WHAT IS ASKED
(1) Extract the passage of the page text from "The point being made is not" up to and including "not been born.", keeping every word and mark unchanged.
(2) Copy every line of the herbarium sheet listing word for word, omitting the pictures from your answer.

Actually that sort of thing is annoying to hear if your problems are merely annoying, too. It’s just kind of annoying in general, in a ‘universal constant of annoyance’ sense.
Just to clarify, I don’t agonize constantly. I am simply aware that there’s a nonzero possibility of a horrible accident happening, and for me, that’s enough to make life worse than the alternative.
The way I see it, being alive, the probability of having a horrible accident is (let’s say) .00000001%. If I hadn’t been born, the probability would be 0%. Clearly, a 0% chance of getting into a horrible accident is better than a .00000001% chance, therefore, I would be better off if I hadn’t been born.
I realize this must sound utterly bizarre and crazy to most people, but it’s honestly how I see things.
The point being made is not that life is horrible & miserable, therefore we should not have children.
The point being made is that a life that contains any amount of pain or unpleasant emotion could be seen as less preferable than nonexistence. Even if the pain is very minor (like boredom or brief hunger), even if the pain is very unlikely (like a car accident), it is still pain that a person wouldn’t have to endure had they not been born.
When you have a child, you’re forcing an unknown amount of pain & negative emotions onto a person, and betting that he/she will find enough joy to make up for it. You, along with the rest of society, would also actively prevent that person from ending his/her life should he/she decide that the of amount joy isn’t worth the amount of pain. To put someone in that position seems unethical to me.
So you utterly discount the merit of possible good things?

Stored entries
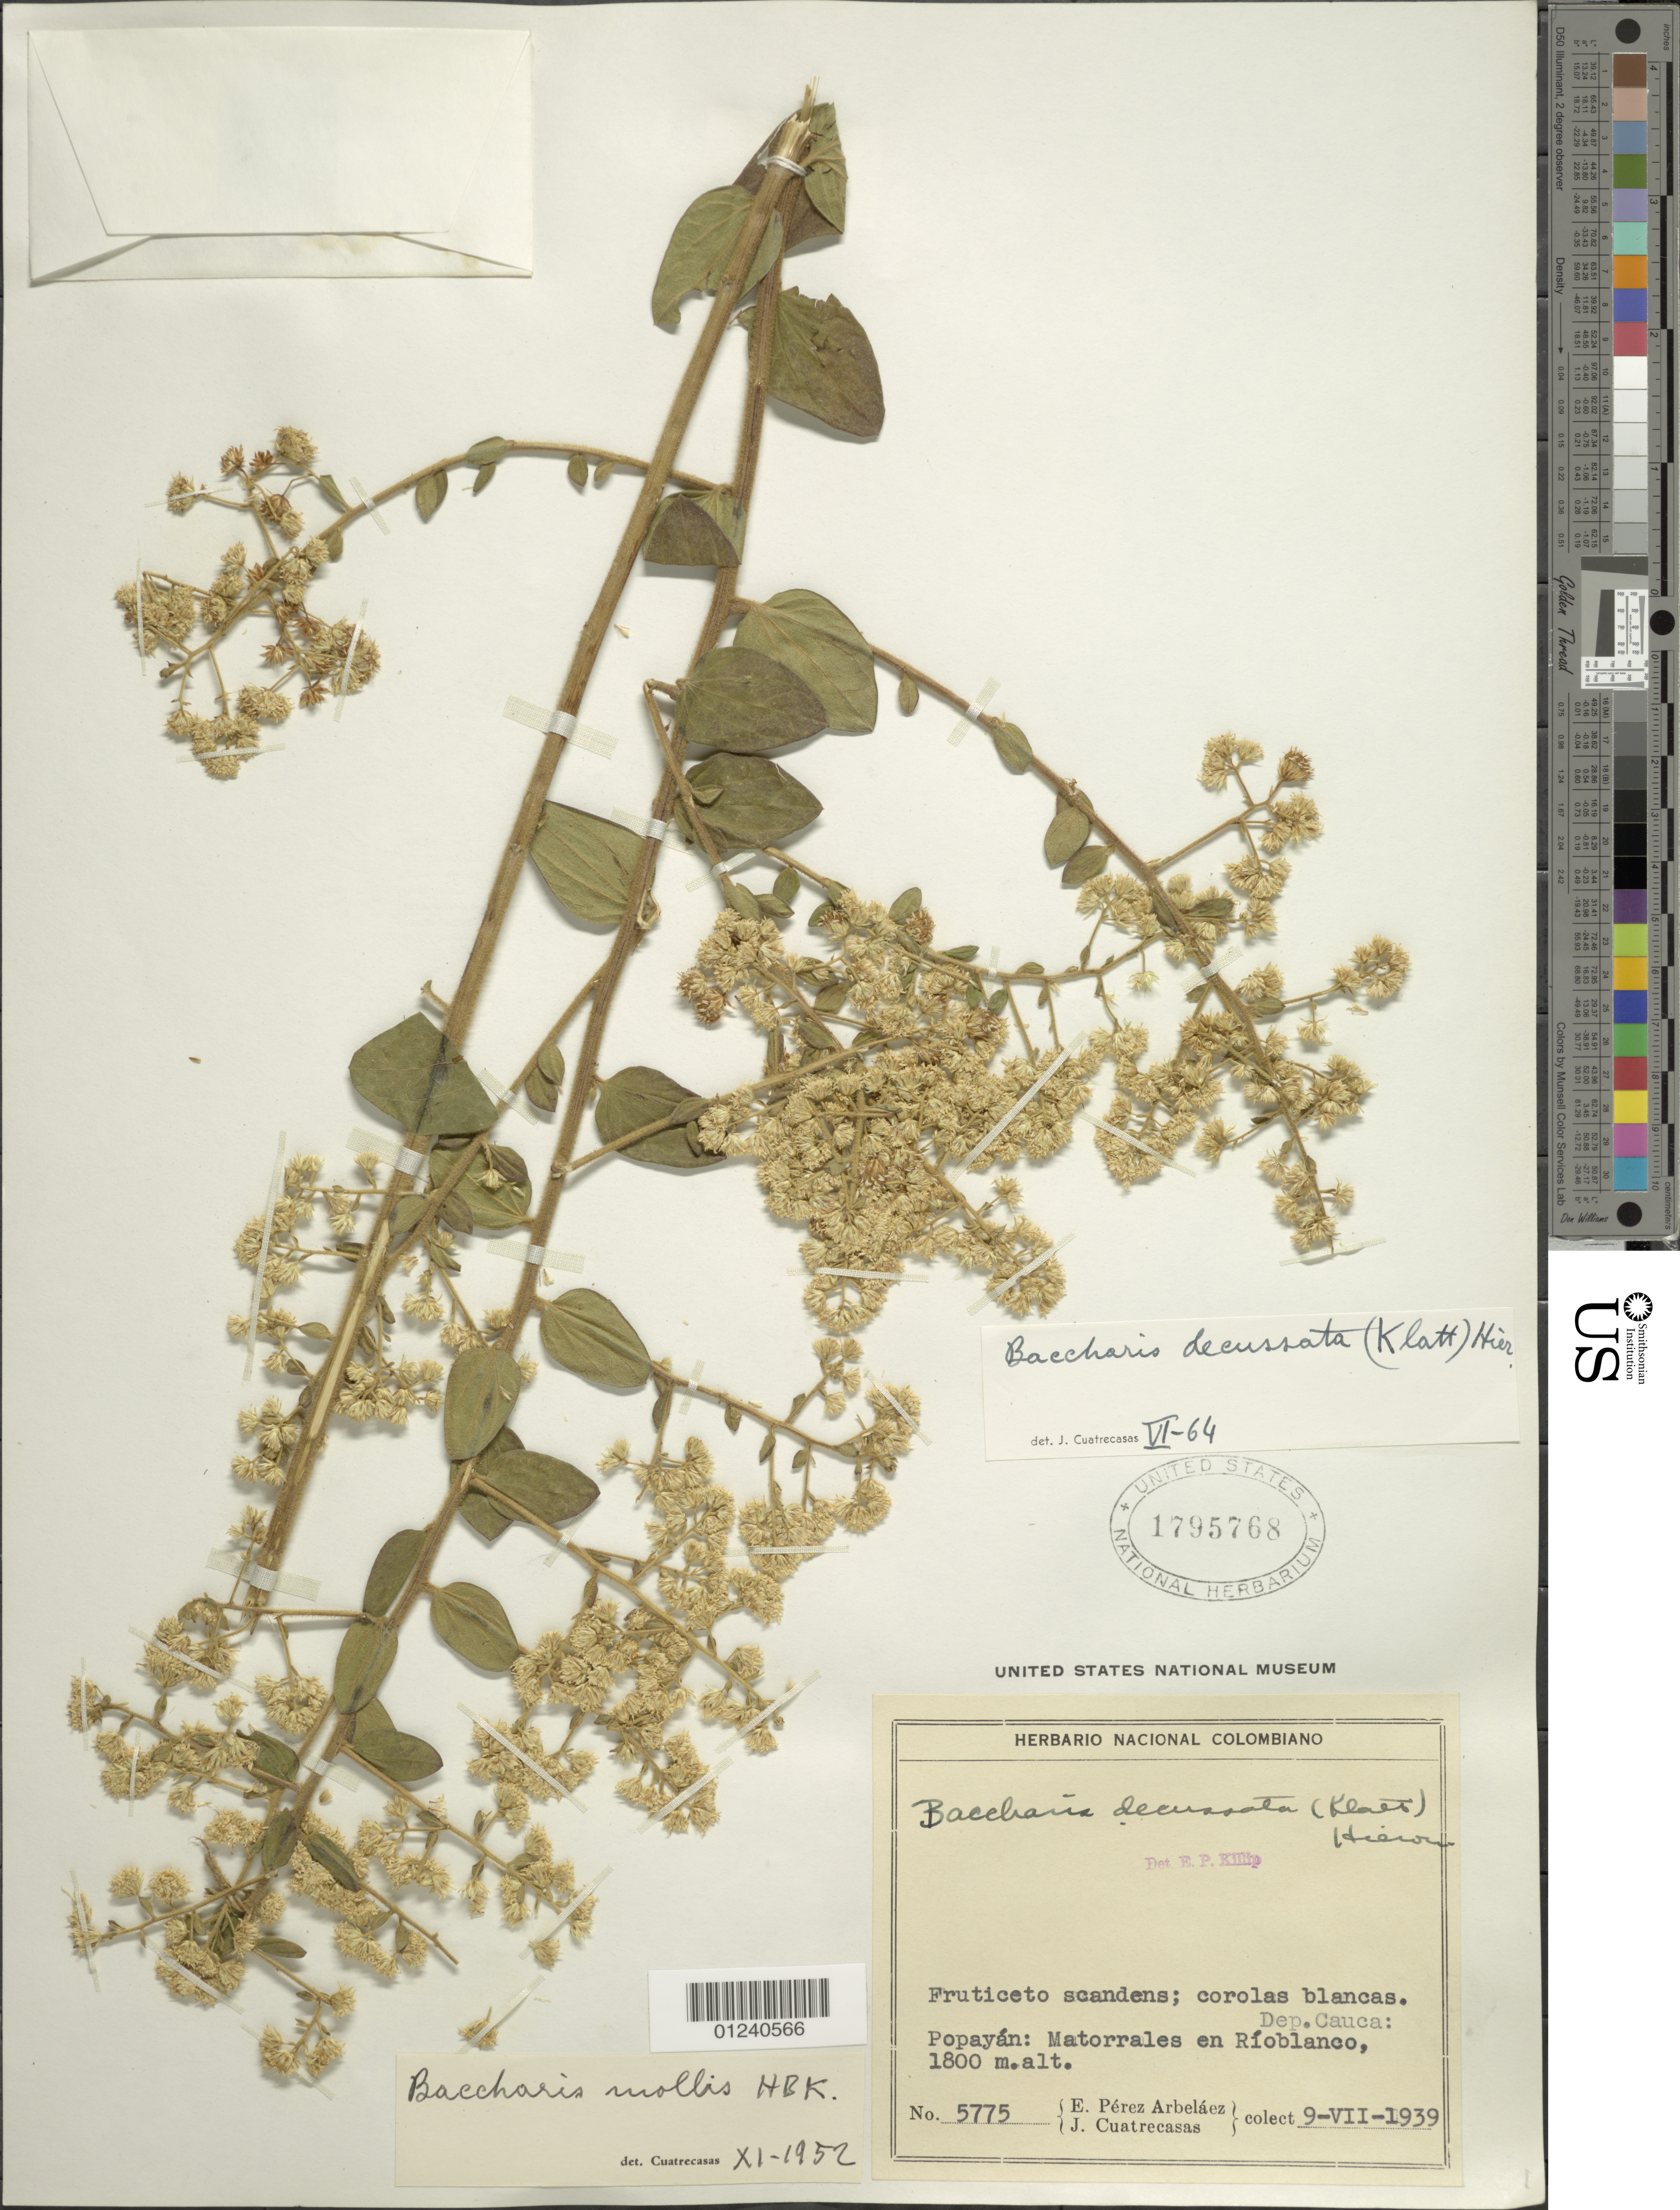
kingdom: Plantae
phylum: Tracheophyta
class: Magnoliopsida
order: Asterales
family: Asteraceae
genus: Baccharis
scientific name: Baccharis decussata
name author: (Klatt) Hieron.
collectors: E. Pérez Arbeláez & J. Cuatrecasas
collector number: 5775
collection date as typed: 09 Jul 1939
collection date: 1939-07-09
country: Colombia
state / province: Cauca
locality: Popayán; Matorrales in Rio Blanco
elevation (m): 1800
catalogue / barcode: US 1795768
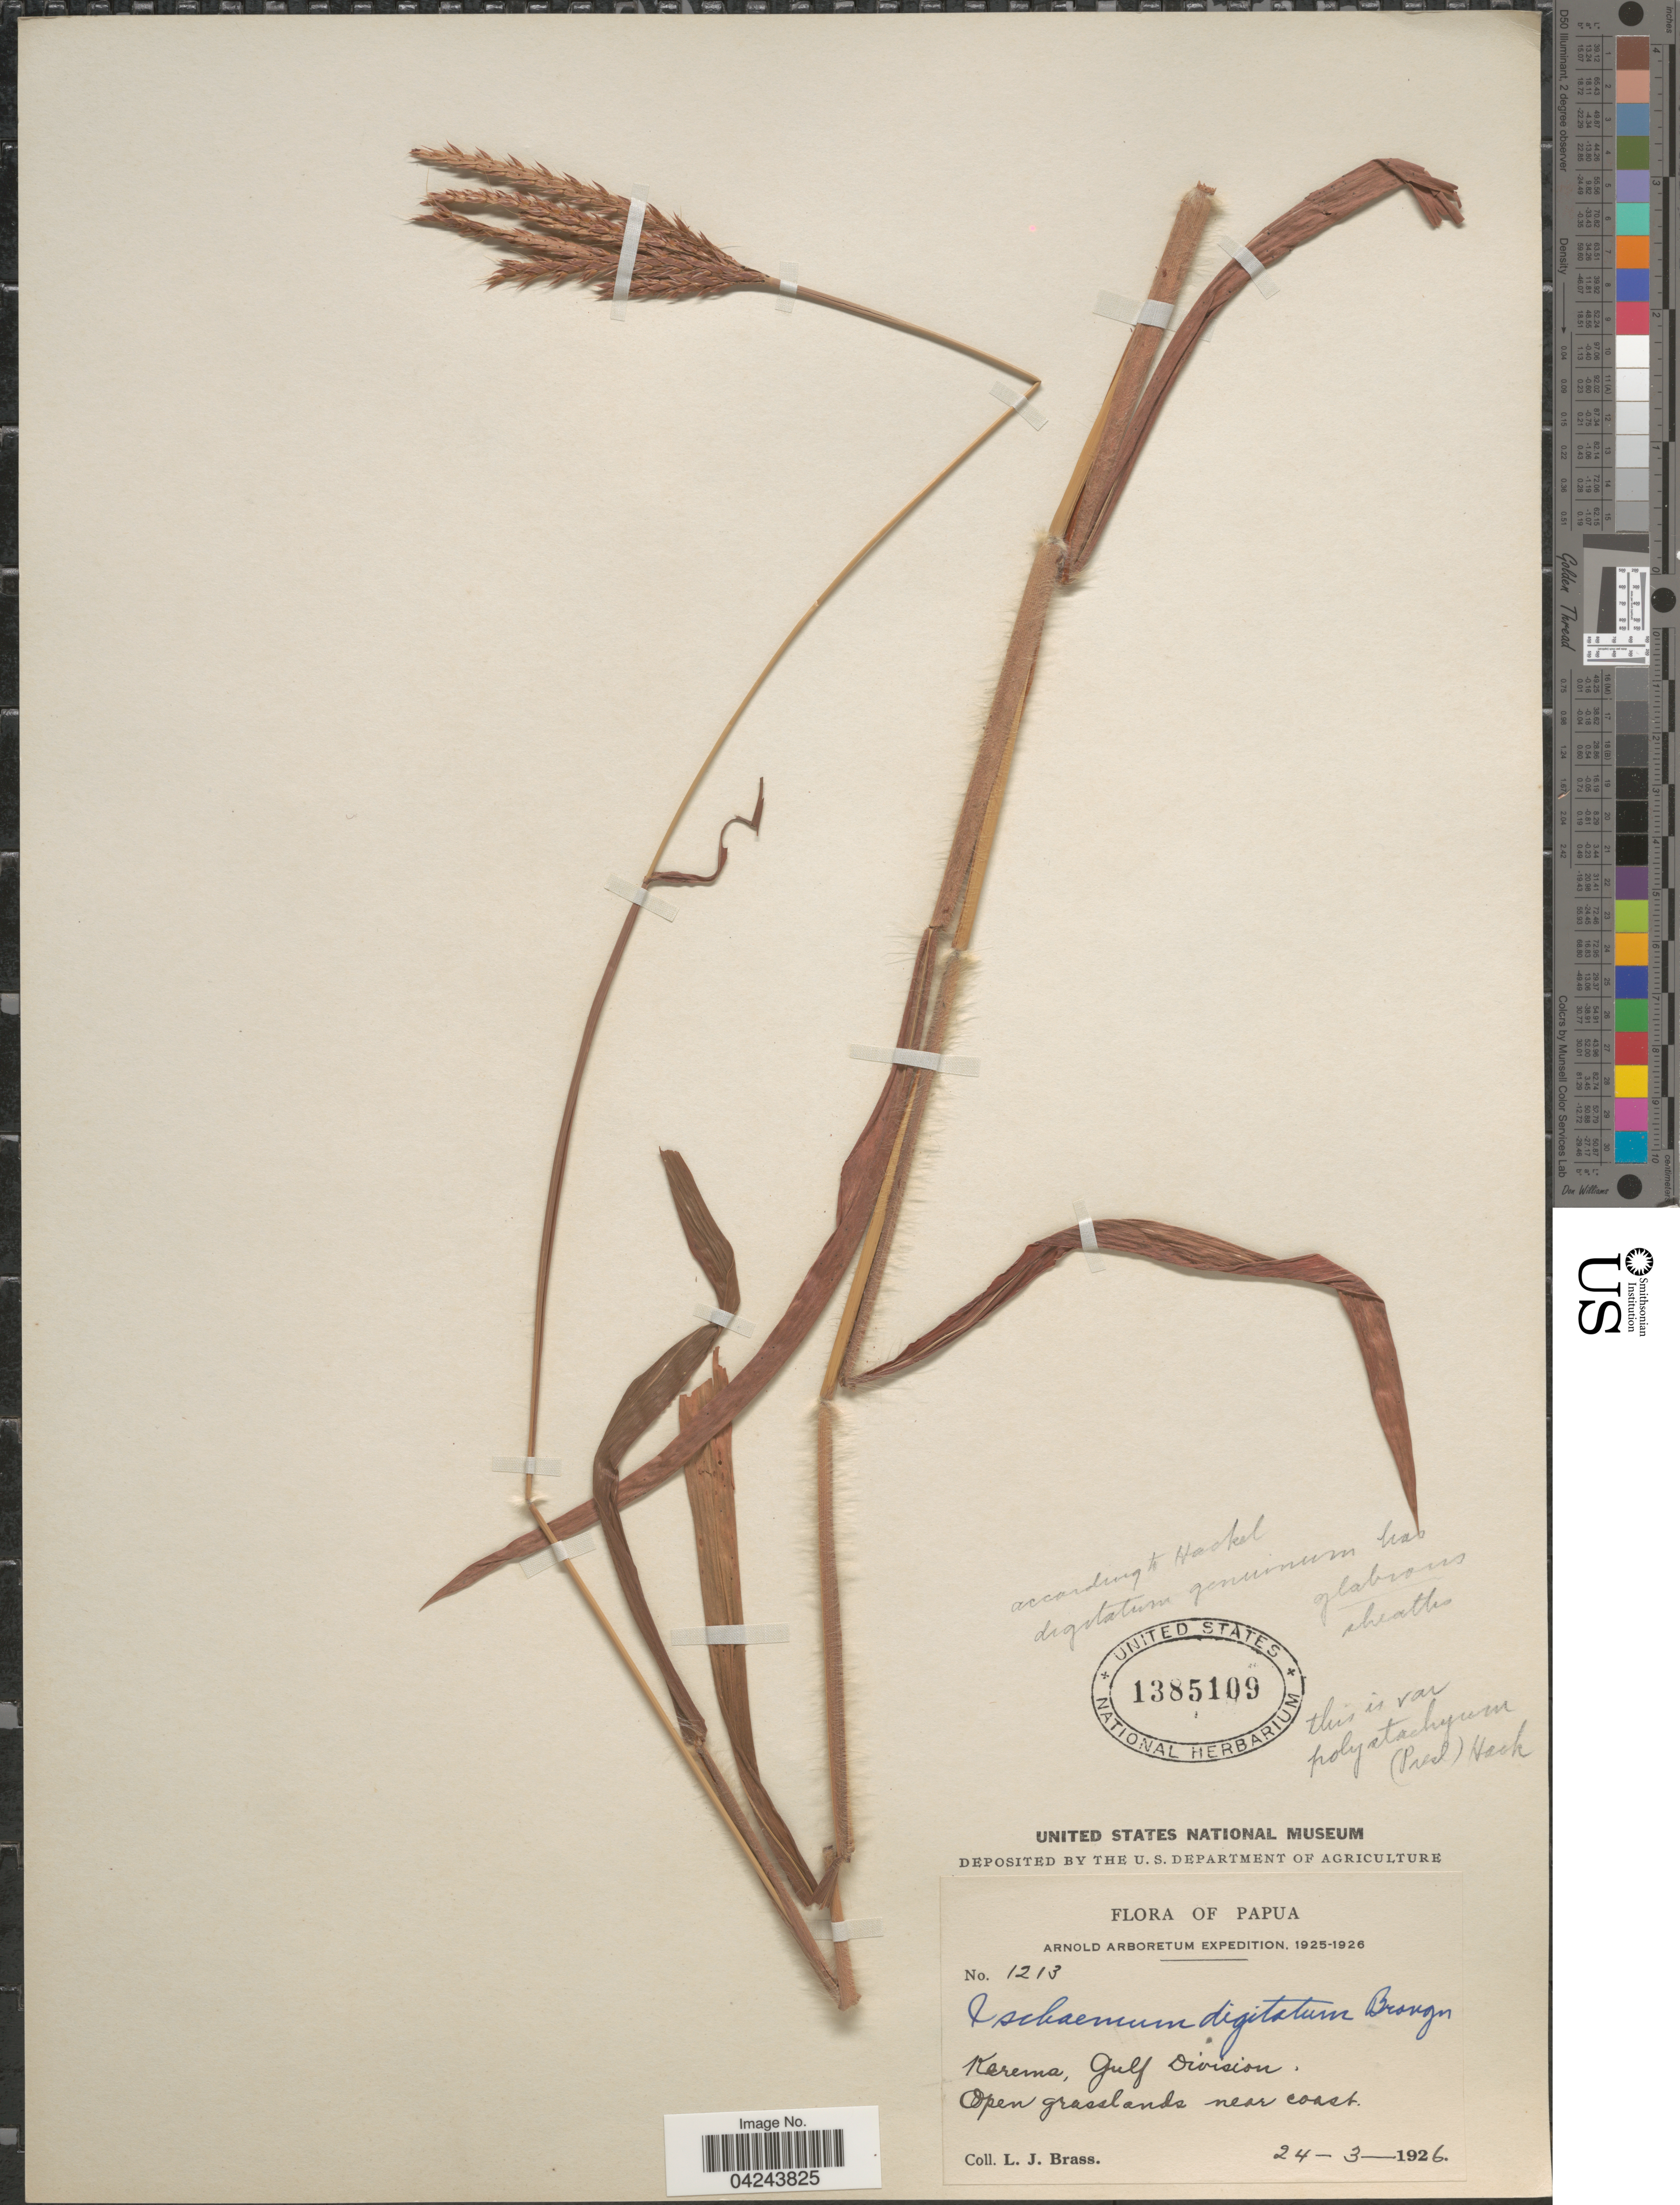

THE SOLUTIONS
(1)
The point being made is not that life is horrible & miserable, therefore we should not have children.
The point being made is that a life that contains any amount of pain or unpleasant emotion could be seen as less preferable than nonexistence. Even if the pain is very minor (like boredom or brief hunger), even if the pain is very unlikely (like a car accident), it is still pain that a person wouldn’t have to endure had they not been born.

(2)
kingdom: Plantae
phylum: Tracheophyta
class: Magnoliopsida
order: Asterales
family: Asteraceae
genus: Baccharis
scientific name: Baccharis decussata
name author: (Klatt) Hieron.
collectors: E. Pérez Arbeláez & J. Cuatrecasas
collector number: 5775
collection date as typed: 09 Jul 1939
collection date: 1939-07-09
country: Colombia
state / province: Cauca
locality: Popayán; Matorrales in Rio Blanco
elevation (m): 1800
catalogue / barcode: US 1795768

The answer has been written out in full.